At the restaurant, Suzie can’t keep her hands off of Chandler. Finally, she whispers to him to meet her in the bathroom.
“I’m going to the BATHROOM now!”
They enter the middle stall (but there’s minimal support for … canoodling!) and Suzie takes off her shoes and is BAREFOOT IN THE MEN’S ROOM and she tells him to strip down to just the panties. He does, and while he’s turned around showing off his Buns of Steel, she grabs his clothes and exits the stall. When he figures out what she’s done, she reveals her true intentions:
“This … is for the fourth grade.”
Turns out she’s been playing him this whole time, just waiting for the perfect opportunity to exact her revenge. When he can’t believe that she’s still upset about what he did to her all those years ago, she says:
“Why don’t you call me in 20 years and tell me if you’re still upset about this.”

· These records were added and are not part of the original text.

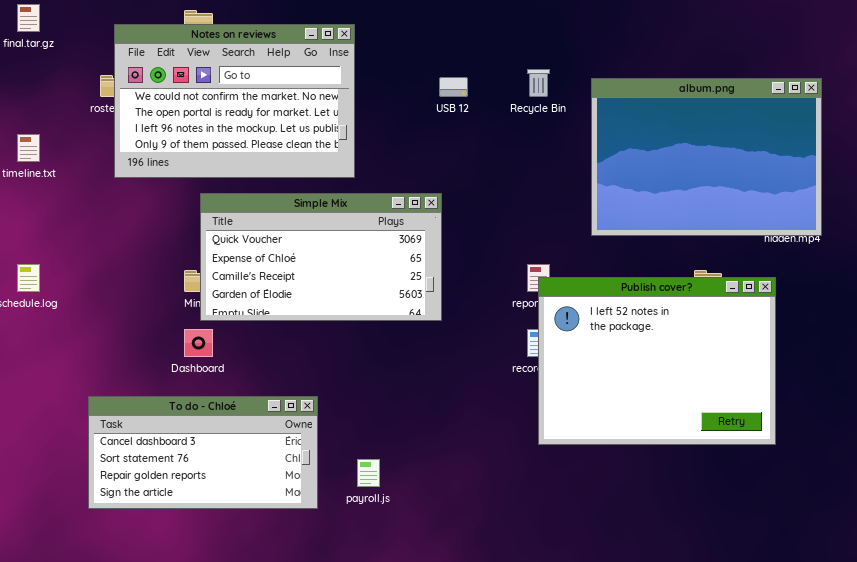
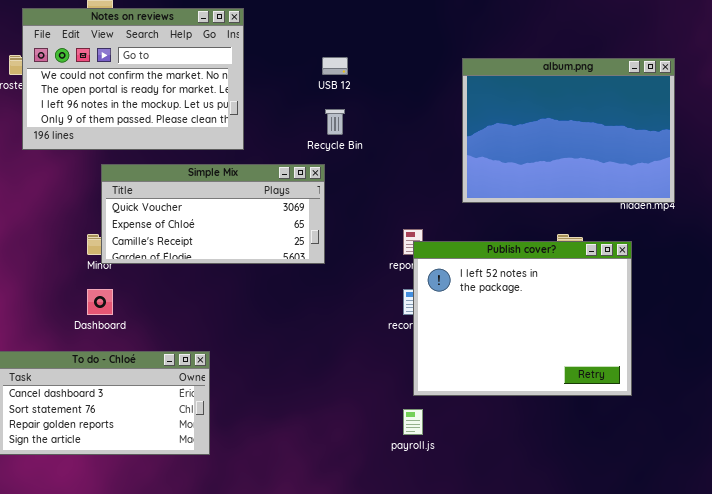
Recycle Bin: [527,69,550,97] -> [325,109,345,135], moved
Simple Mix: [200,193,442,321] -> [101,164,325,264], resized
payroll.js: [357,459,380,487] -> [403,409,423,435], moved

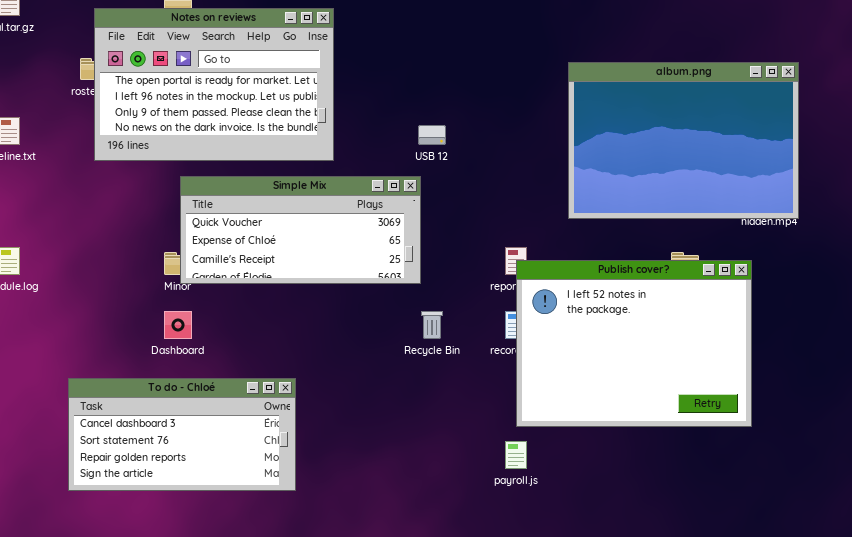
Notes on reviews: [22,8,244,150] -> [94,8,334,161], scrolled down 1 row
USB 12: [322,57,348,75] -> [418,125,446,145], moved
Recycle Bin: [325,109,345,135] -> [421,311,443,339], moved

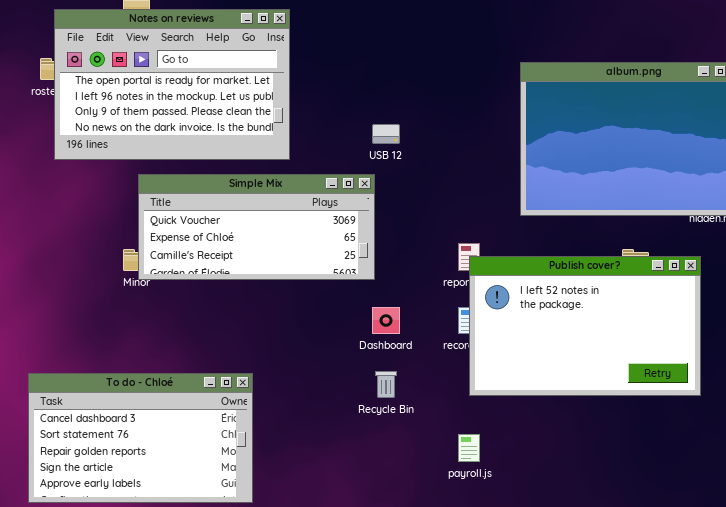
Publish cover?: [516,260,752,427] -> [469,256,701,396], resized
Dashboard: [164,311,192,339] -> [372,307,400,334], moved
Recycle Bin: [421,311,443,339] -> [375,371,397,398], moved
To do - Chloé: [68,378,296,491] -> [28,373,253,503], resized

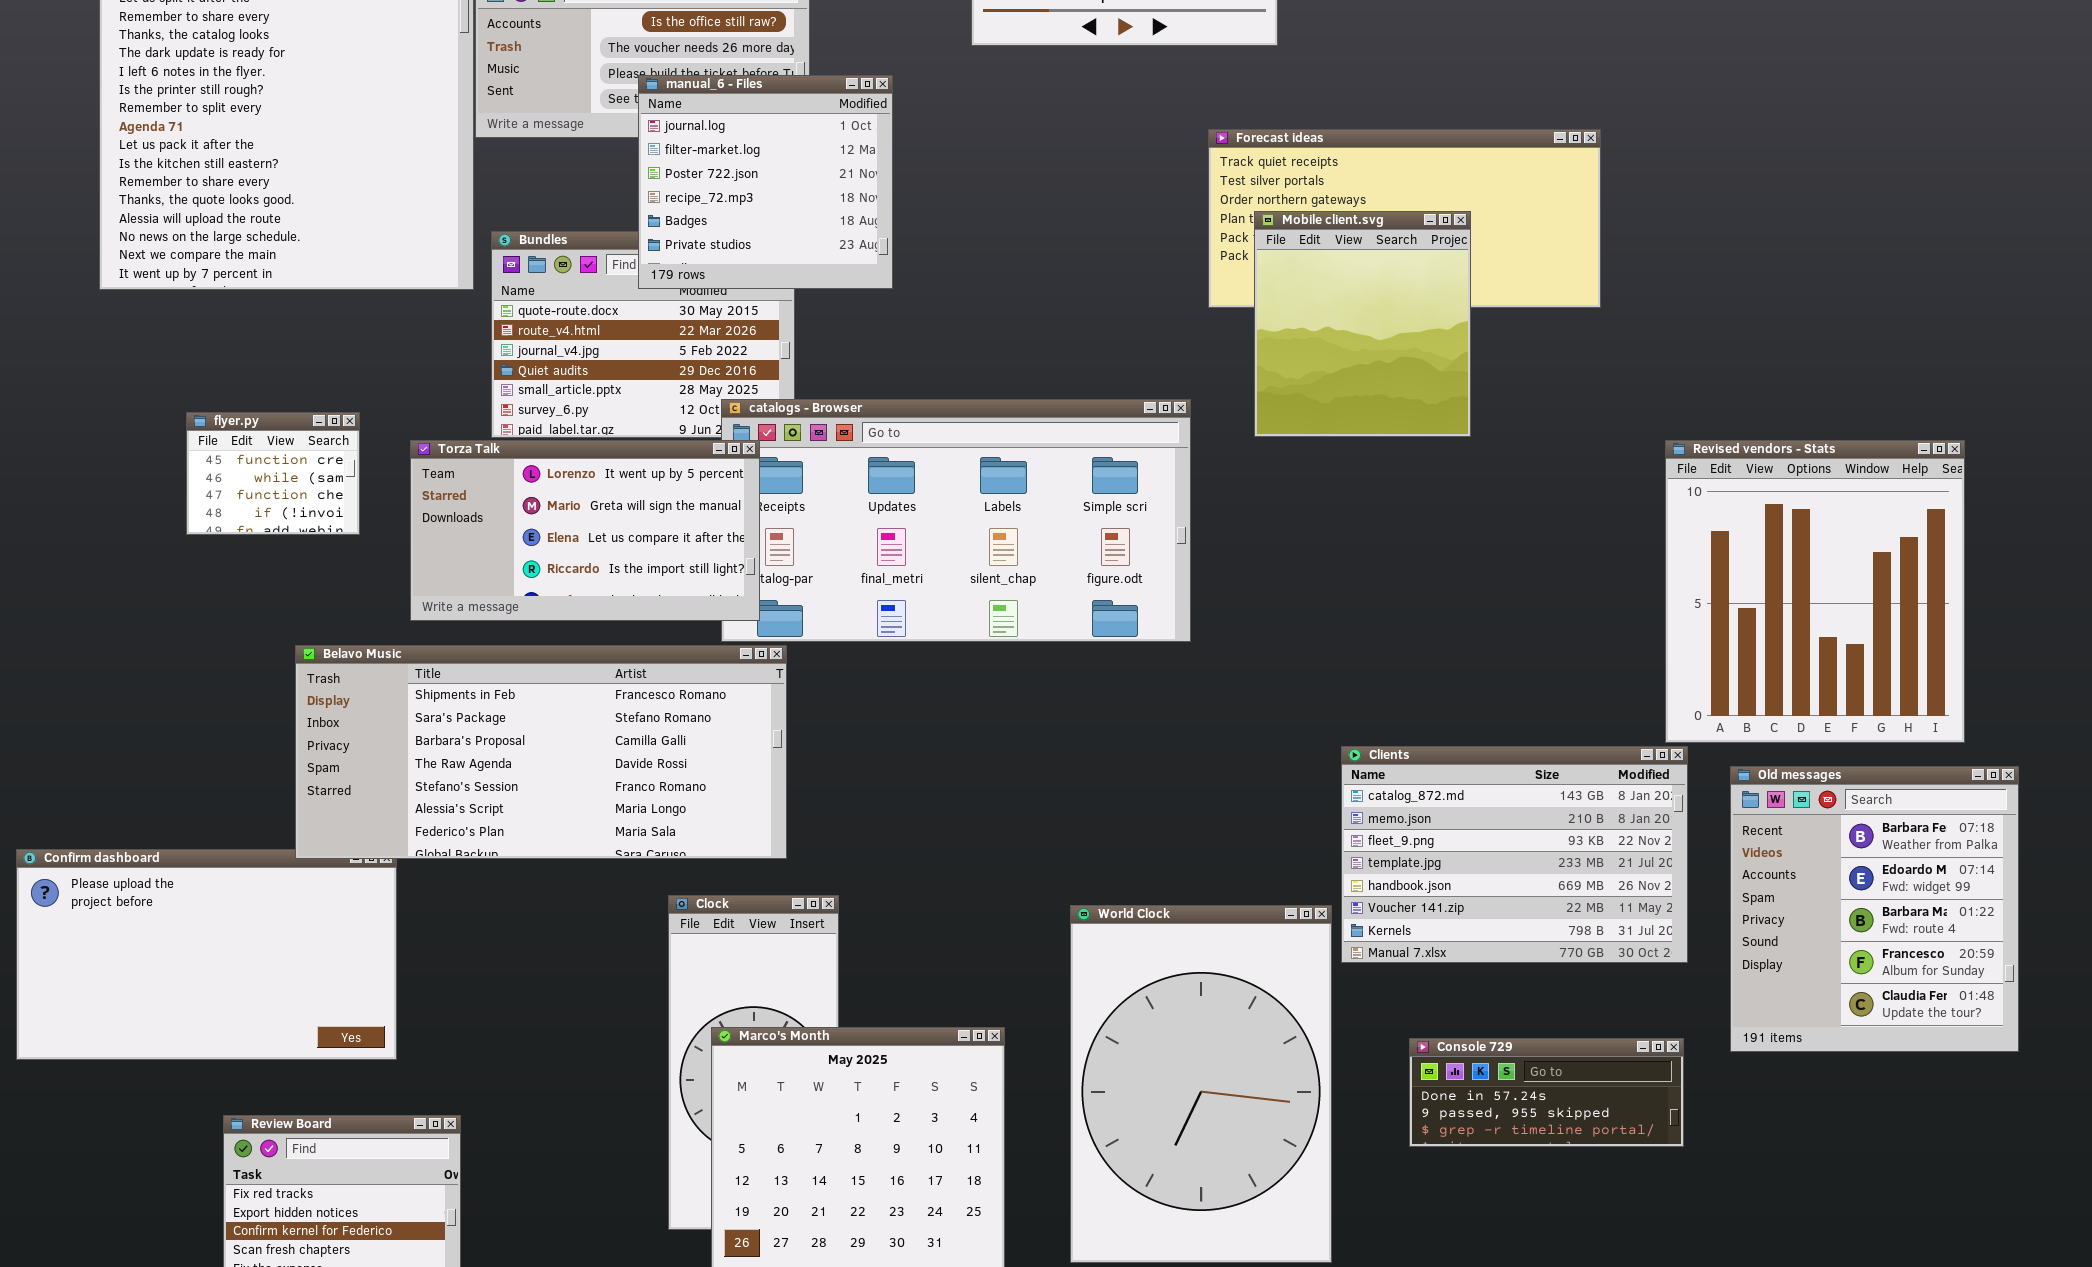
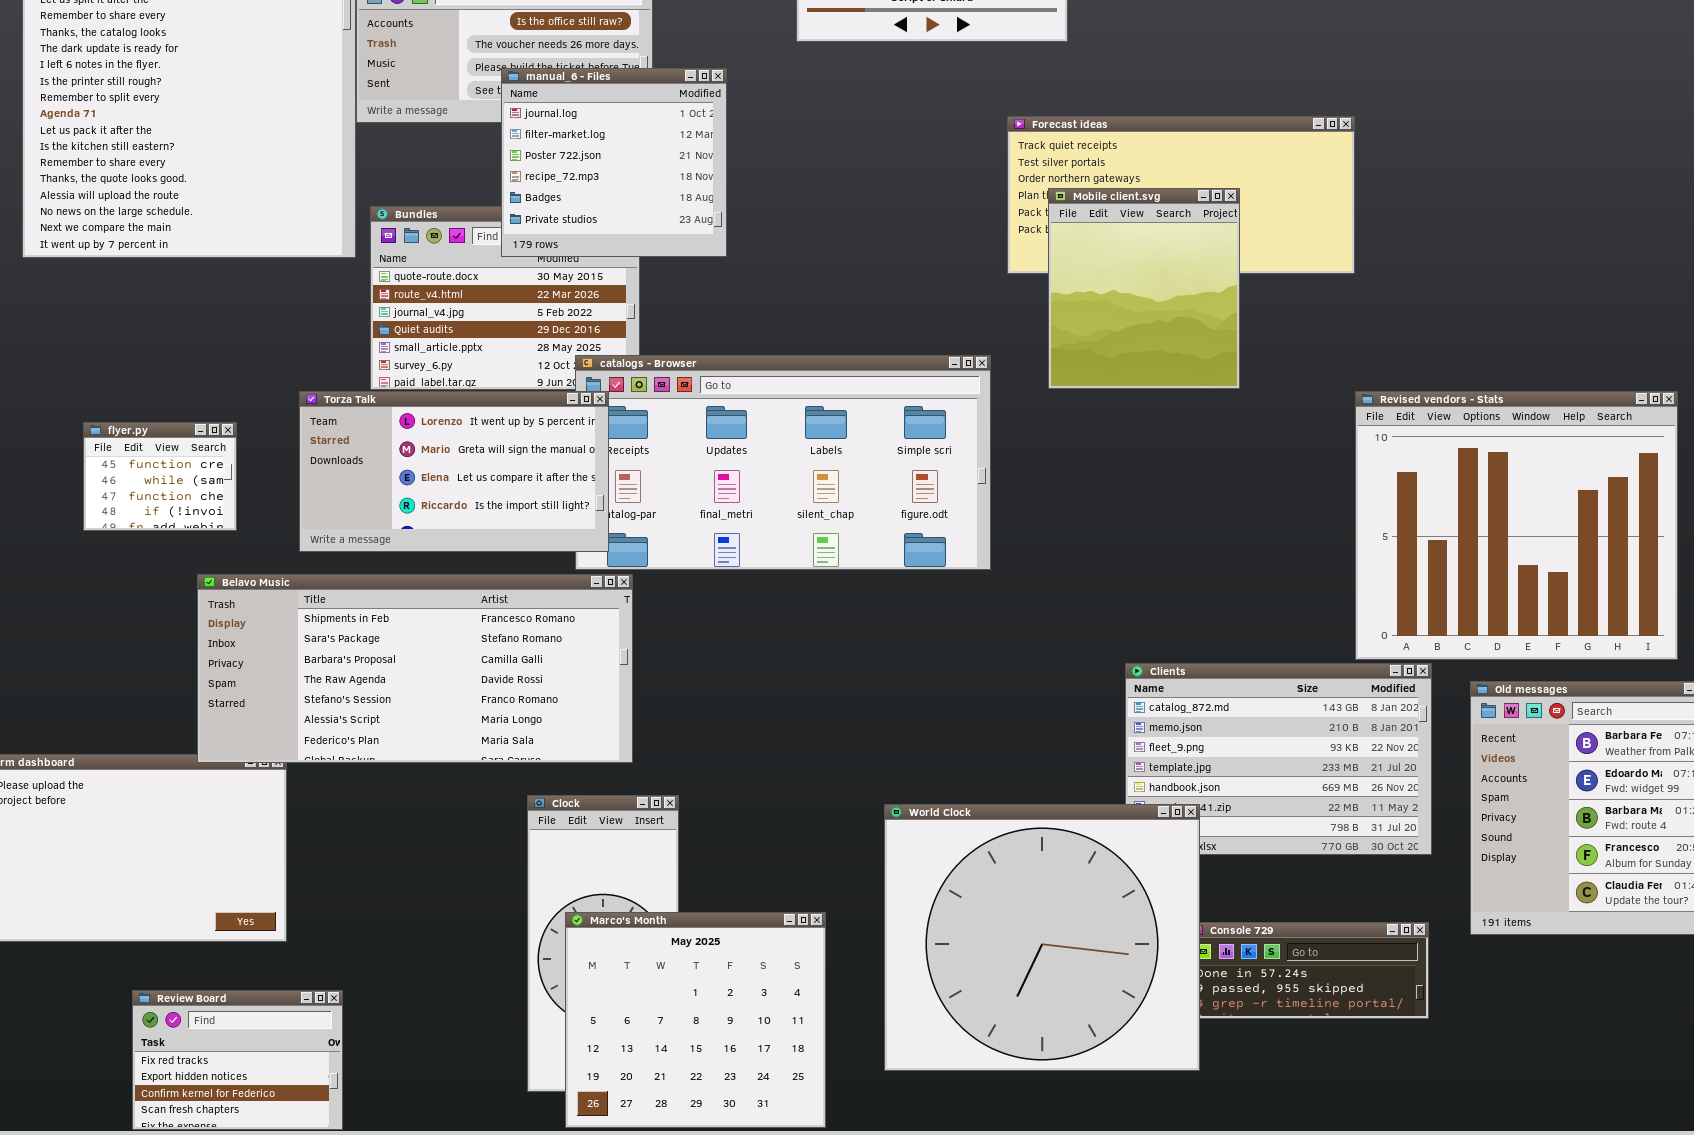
flyer.py: [186,412,360,535] -> [83,422,237,531], moved
Revised vendors - Stats: [1665,440,1965,743] -> [1355,391,1678,660], resized
World Clock: [1070,905,1332,1263] -> [884,804,1200,1071], resized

By the way, he was supposed to call her on January 28, 2016.
So he’s stuck in the bathroom stall, and eventually Joey comes in to pee. He sees Chandler, seizes the opportunity to mock him, then Ross joins in and does the same when he comes to the bathroom. Apparently neither of them thought it was rude to leave Joey’s date by herself at the table?
Karma’s a bitch, Chandler Bing.
“I THINK HER FRIEND IS CUTE”
Here’s a case where the guest star is actually playing himself. We’ve got Jean-Claude Van Damme, ladies and gentlemen! He’s the star of the Outbreak sequel that Marcel’s in. Monica sees him coming and fangirls out:
“The muscles from Brussels?? Wham Bam VanDamme?!”
Rachel doesn’t see what the big deal is, so she just walks right up to him and tells him that Monica thinks he’s cute.
“You can tell her, I think, that her friend is cute.”
Ruh-roh … Jean-Claude likes Rachel! She comes back and tells Monica what a jerk he was, flirting with her and asking her out while she was trying to tell him that Monica liked him.
“He kept asking, and asking, and asking…”
Monica says it’s cool if Rachel goes out with him, even though it’s totally not, and Rachel very quickly accepts and tells Jean-Claude she’ll see him later. Monica is pissed.
They go on their date, Rachel tells everyone about how they met Drew Barrymore, Monica is still seething, and eventually it turns into an all-out brawl. Flicking Fight, Slap Fest, Wrestling, Monica beating Rachel with her own sock… it gets ugly. Phoebe intervenes and grabs the girls by their ears.
“You know what? If we were in prison, you guys would be, like, my bitches.”
Rachel says she’ll tell Jean-Claude that he’s going to to go out with Monica now. Poor Monica thinks she actually has a chance with him, but it turns out that he only accepted the date because Rachel told him that Monica wanted to have a threesome with him and Drew Barrymore.
“Drew has some ground rules.”
We cut back to the apartment, where the earlier fight picks up again. And then, we have what is probably the most important line in all of FRIENDS-dom, as far as this podcast is concerned:
“You give me back my sweater, or it’s Handbag Marinara!”
Monica does not stop, and by the end of the episode, both a handbag and a third-date sweater are toast. Luckily, thanks to Phoebe, a friendship is salvaged.
LOOKS LIKE WE MADE IT
Oh yeah. We didn’t really talk about it, but Ross hangs out with Marcel for a little bit. :)
Ross is eating ice cream — this is a running Monica’s Corner item, given that he memorably says in Season 7’s Thanksgiving episode, TOW Chandler Doesn’t Like Dogs, that “It’s too cold!” Also, who would be selling ice cream cones on the street in NYC in January?
NOT ON NETFLIX
Goodbye scene with Jean-Claude Van Damme — He tells them that it’s too bad things didn’t work out and that “Drew was very disappointed.” And then the girls try to outdo each other’s kisses goodbye kisses to Jean-Claude, so he suggests a threesome. They very quickly turn him down, despite his proclamation that “I can crush a walnut with my butt.” “Maybe if I were baking,” Monica says with a smile.